PROVIDED PASSAGE —
***
Reputation: 18252
I'm trying to remove some items of a dict based on their key, here is my code:
d1 = {'a': 1, 'b': 2}
d2 = {'a': 1}
l = [d1, d2, d1, d2, d1, d2]
for i in range(len(l)):
if l[i].has_key('b'):
del l[i]['b']
print l
The output will be:
[{'a': 1}, {'a': 1}, {'a': 1}, {'a': 1}, {'a': 1}, {'a': 1}]
Is there a better way to do it?
Upvotes: 0
Views: 309
Reputation: 172377
I like your way of doing it (except that you use a loop variable, but others pointed that out already), it's excplicit and easy to understand. If you want something that minimizes typing then this works:
[x.pop('b', None) for x in l]
Note though that only one 'b' will be deleted, because your list l references the dictionaries. So run your code above, and then print out d1, and you'll notice that in fact you deleted the b-key from d1 as well.
***
(Transcribed page text)
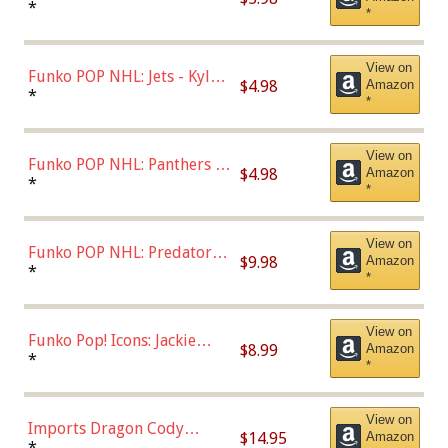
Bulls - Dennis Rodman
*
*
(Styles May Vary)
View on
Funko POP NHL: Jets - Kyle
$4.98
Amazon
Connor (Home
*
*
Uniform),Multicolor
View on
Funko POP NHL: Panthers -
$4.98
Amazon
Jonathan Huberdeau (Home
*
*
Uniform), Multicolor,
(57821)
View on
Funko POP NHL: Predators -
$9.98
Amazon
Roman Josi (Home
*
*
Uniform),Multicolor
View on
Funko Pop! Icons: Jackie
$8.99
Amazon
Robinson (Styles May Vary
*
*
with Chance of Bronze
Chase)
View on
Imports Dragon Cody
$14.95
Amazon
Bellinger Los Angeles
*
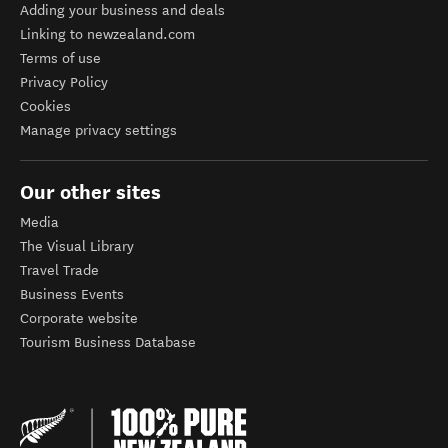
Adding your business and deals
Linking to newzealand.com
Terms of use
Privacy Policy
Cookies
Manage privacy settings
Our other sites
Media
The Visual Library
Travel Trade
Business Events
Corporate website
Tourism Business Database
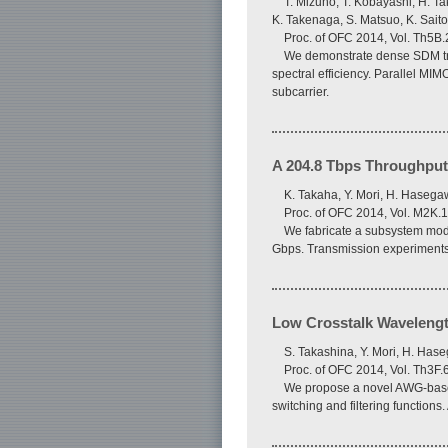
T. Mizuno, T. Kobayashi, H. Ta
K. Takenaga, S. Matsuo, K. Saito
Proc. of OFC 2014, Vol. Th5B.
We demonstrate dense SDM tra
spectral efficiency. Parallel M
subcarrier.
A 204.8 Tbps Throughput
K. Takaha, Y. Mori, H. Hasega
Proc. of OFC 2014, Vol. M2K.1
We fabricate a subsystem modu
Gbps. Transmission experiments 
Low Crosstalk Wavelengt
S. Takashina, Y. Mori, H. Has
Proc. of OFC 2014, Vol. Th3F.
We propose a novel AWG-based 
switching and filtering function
***
REQUIRED ACTIONS —
**a.** Name every variable that appears in the code of the question in the Python dictionary post.
**b.** In the Python dictionary post, why does the answer say only one 'b' will be deleted?
You won't need the listing for this work.

REPLIES —
**a.** d1, d2, l, i

**b.** The list l holds references to the dictionaries, not separate copies. Deleting 'b' through the list changes d1 itself, so printing d1 afterward shows that its b-key is gone too.